::: EXTRACT TO READ

In some embodiments the guide 23 houses inside it and along the internal rectilinear section, i.e. the one nearest the feed channel of the pile of napkins, a feed belt 24 with a U section, which defines a seat for engagement of the lower teeth 19× provided on the cursors 19. The belt has an adjustable feed speed approximately equal to the feed speed of the pile P of products, to control the feed movement of the fingers 15 and the cursors 19.

Alternatively the belt 24 can be omitted and the cursors 19 can engage directly in a fixed slide channel with a low friction coefficient forming the guide 23. In said case the forward movement of the cursors is obtained by the pushing action of the pile of folded products.

In some embodiments, each cursor is furthermore provided with a rear appendix 19A for the purposes which will be described later on.

The guides 23 define a closed path and in each of them an equal number of cursors 19 are preferably arranged, so that on each side of the feed channel each cursor 19 and the relative finger 15 in the guide 23 correspond to a cursor 19 and a corresponding finger 15 in the guide 23 on the opposite side of the feed channel of the folded products.

At the level of the two terminal curved areas of each guide 23 are a respective first grooved sprocket 31 (near the respective folding roller 1, 3) with a series of longitudinal grooves 31A, and a second sprocket 33 (in the discharge area).

In some embodiments, to each sprocket 33 two hooks 33A are hinged (cf. in particular FIG. 2) around axes parallel to the axis of rotation of the sprocket 33 and elastically pushed by springs 33C to protrude from the periphery of the sprocket 33. The hooks 33A engage each cursor 19 by means of the appendixes 19A of the latter, provided on the rear part (i.e. opposite the separator fingers 15) of each cursor 19.

The clockwise step rotation (arrow f31) of the first grooved sprocket 31 causes the rear appendixes 19A of the cursors 19 to be hooked by the grooves 31A, hence the cursors 19 are transferred from the respective external rectilinear section of the guide 23 to the internal rectilinear section thereof, i.e. the section facing the pile P of products. The step rotation of the grooved sprocket 31 can be obtained with any suitable system, for example with a freewheel mechanism operated by a linear cylinder-piston actuator, or by a rotary actuator. Analogously the rotation of the second sprocket 33 in the direction of the arrow f33 causes hooking and transfer of the cursors 19 and the fingers 15 integral therewith from the internal rectilinear section to the external rectilinear section of the respective guide 23.

::::::

:: DESCRIPTION OF THE TASK ::
Recast the paragraph of the napkin-feed text above that begins "The clockwise step rotation" as a short bulleted list that keeps its main facts.

::: DATASET CONTENT

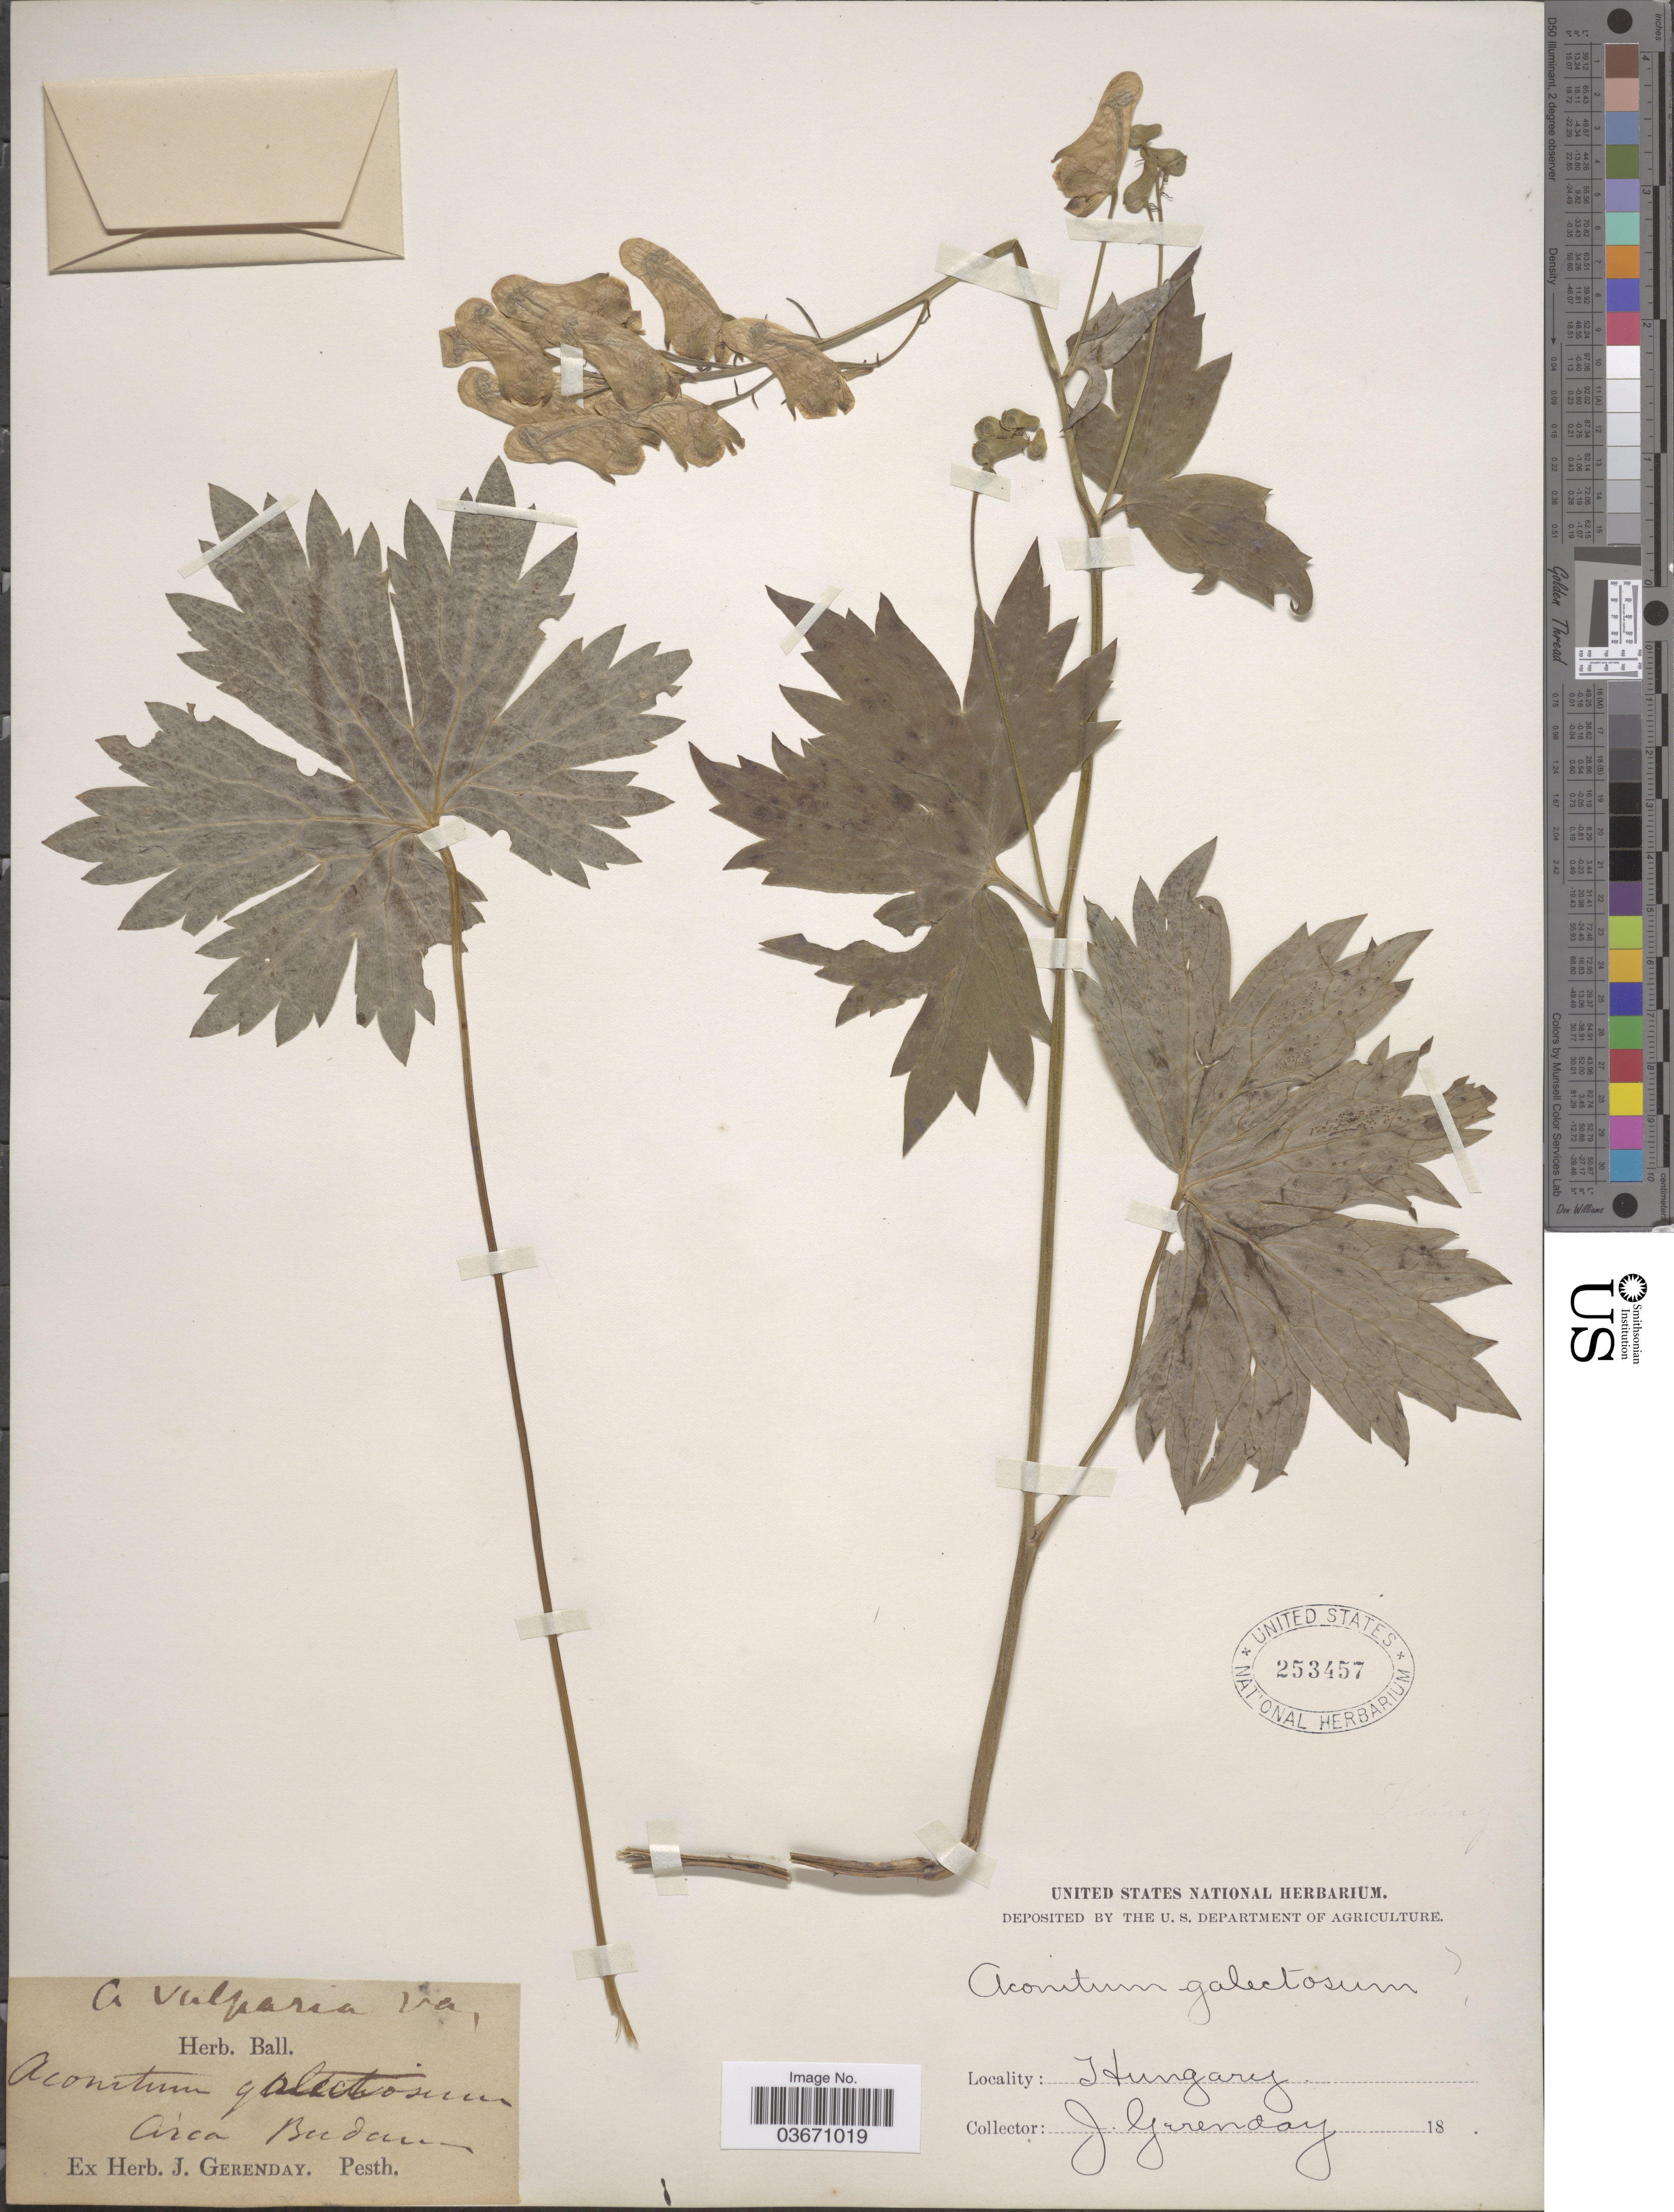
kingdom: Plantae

::::::
::: DATASET CONTENT

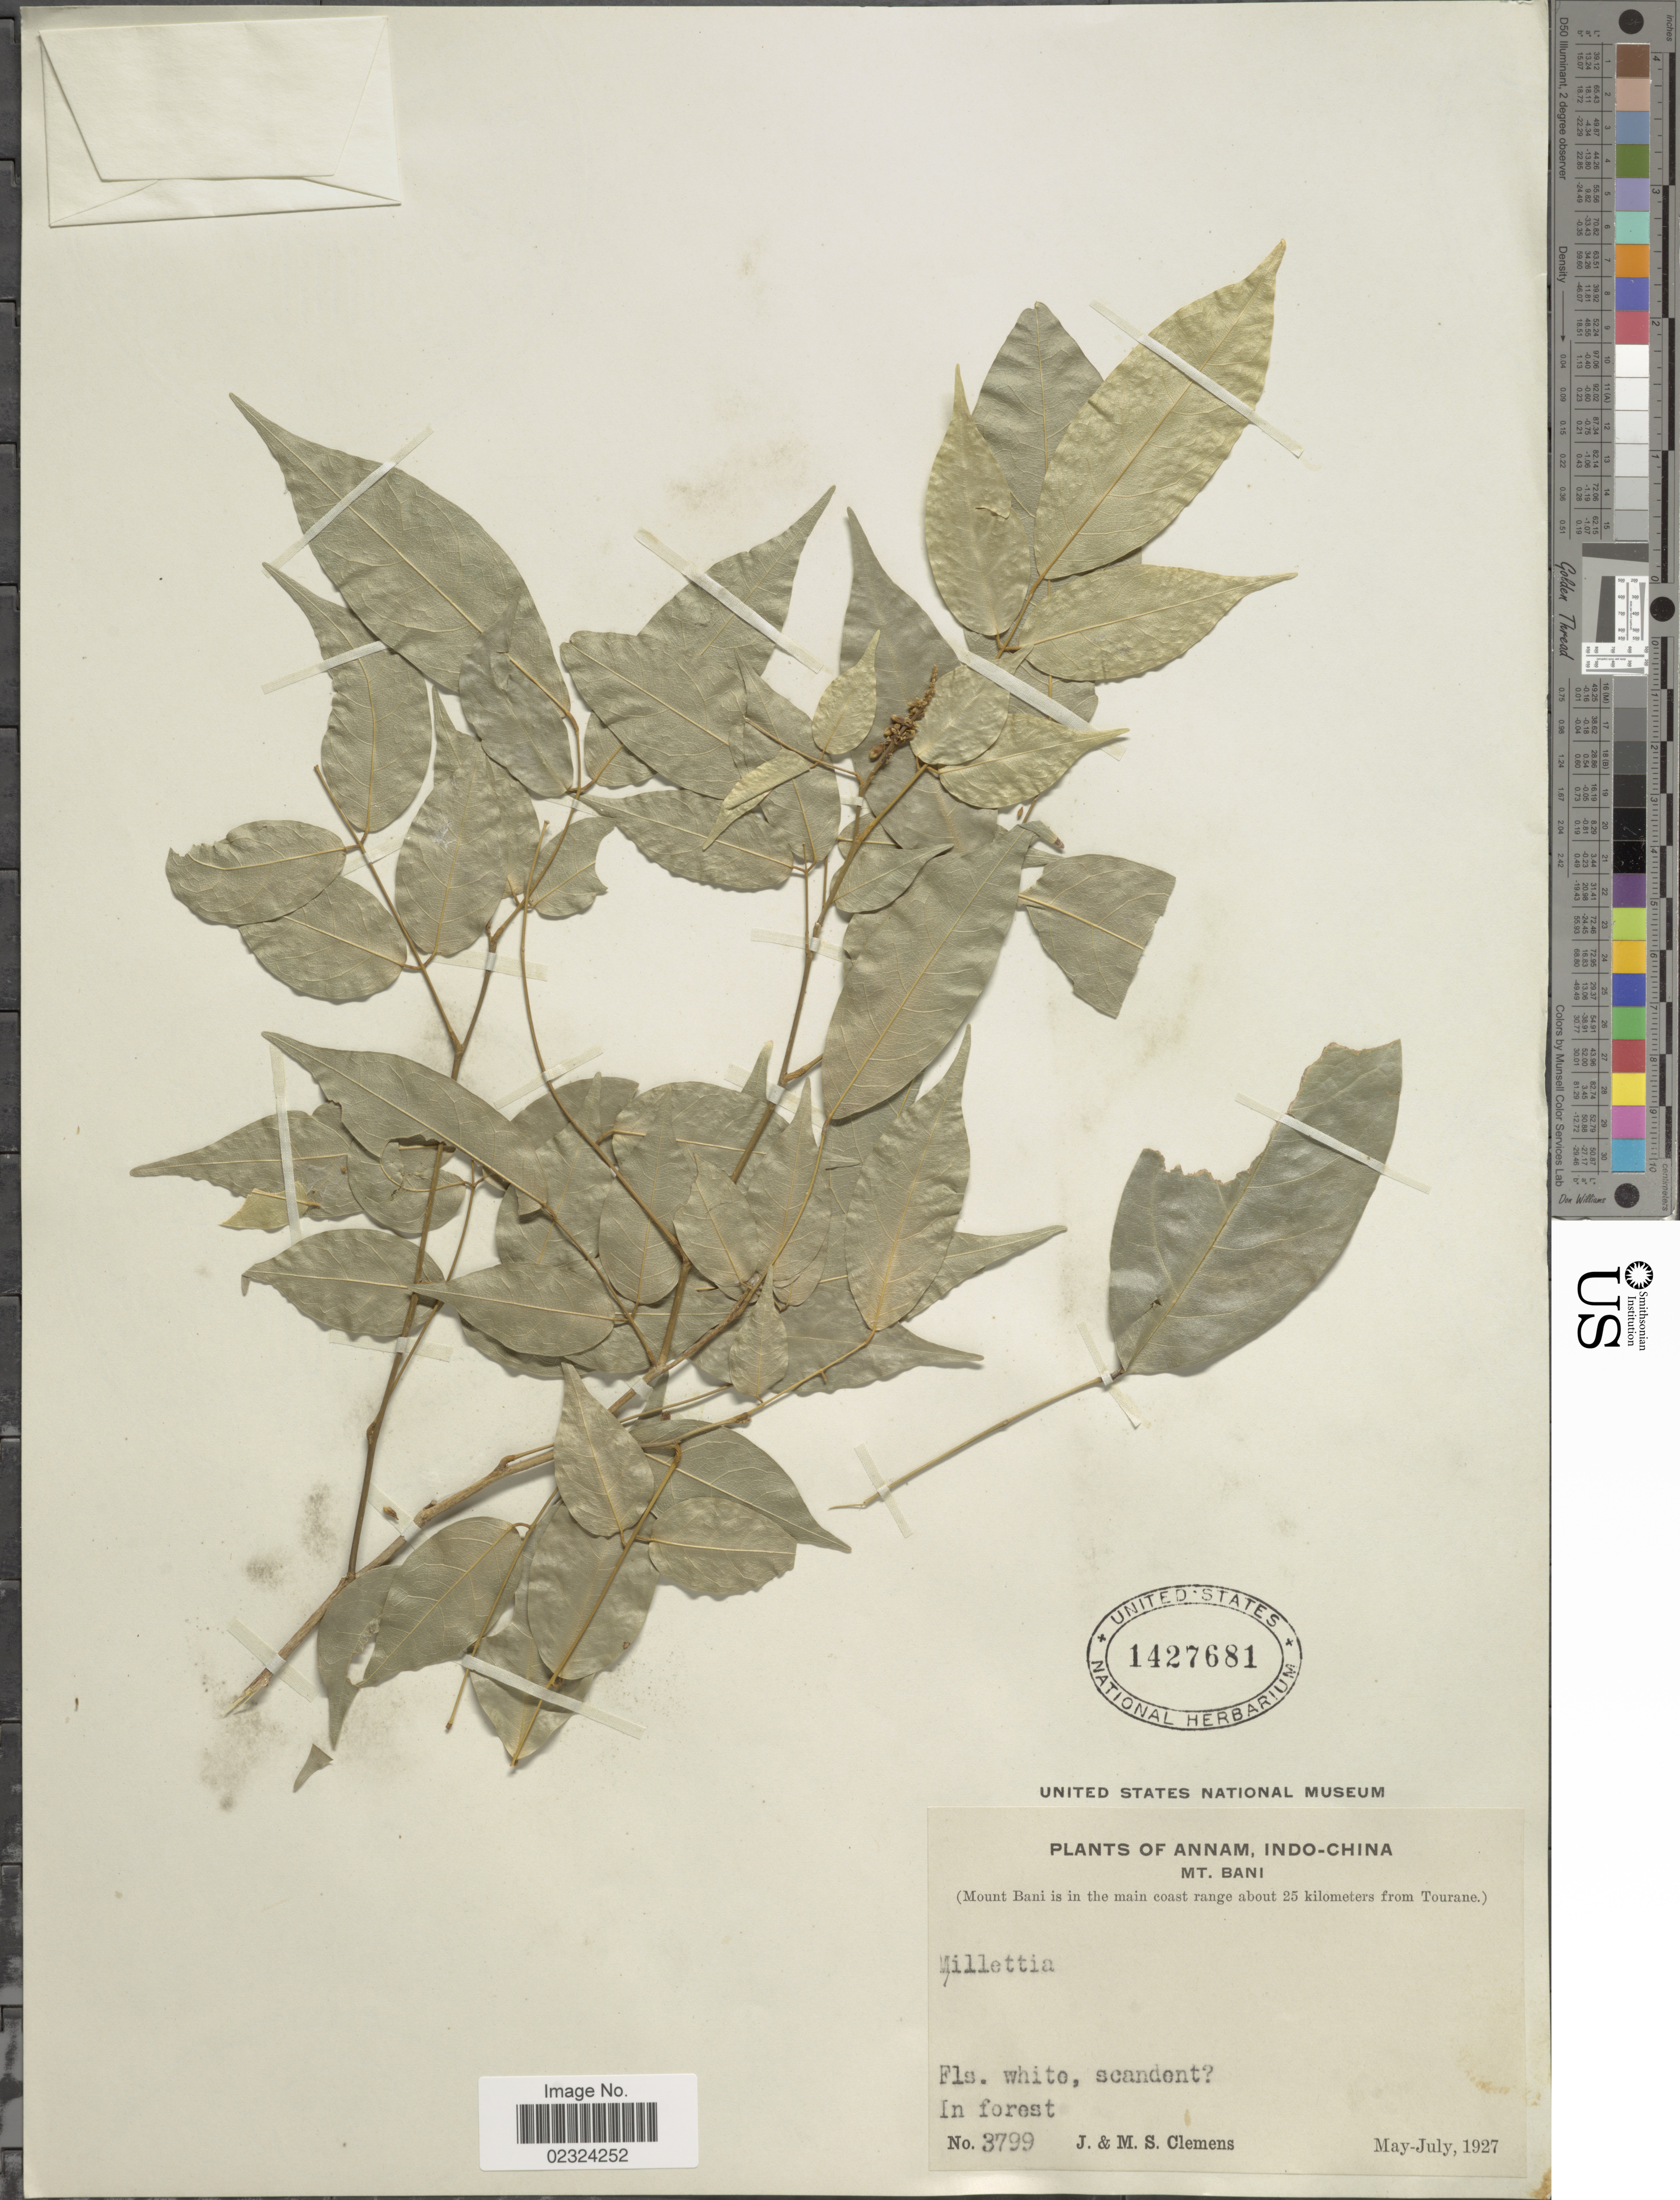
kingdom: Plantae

::::::

:: WRITTEN SOLUTION ::
- Clockwise step rotation (arrow f31) of the first grooved sprocket 31 makes its grooves 31A hook the rear appendixes 19A of the cursors 19.
- This transfers the cursors 19 from the external rectilinear section of the guide 23 to its internal rectilinear section, the one facing the pile P of products.
- Any suitable system can produce the step rotation of sprocket 31. Examples are a freewheel mechanism operated by a linear cylinder-piston actuator, or a rotary actuator.
- Rotation of the second sprocket 33 in the direction of arrow f33 hooks the cursors 19 and the fingers 15 integral with them. It transfers them from the internal to the external rectilinear section of the guide 23.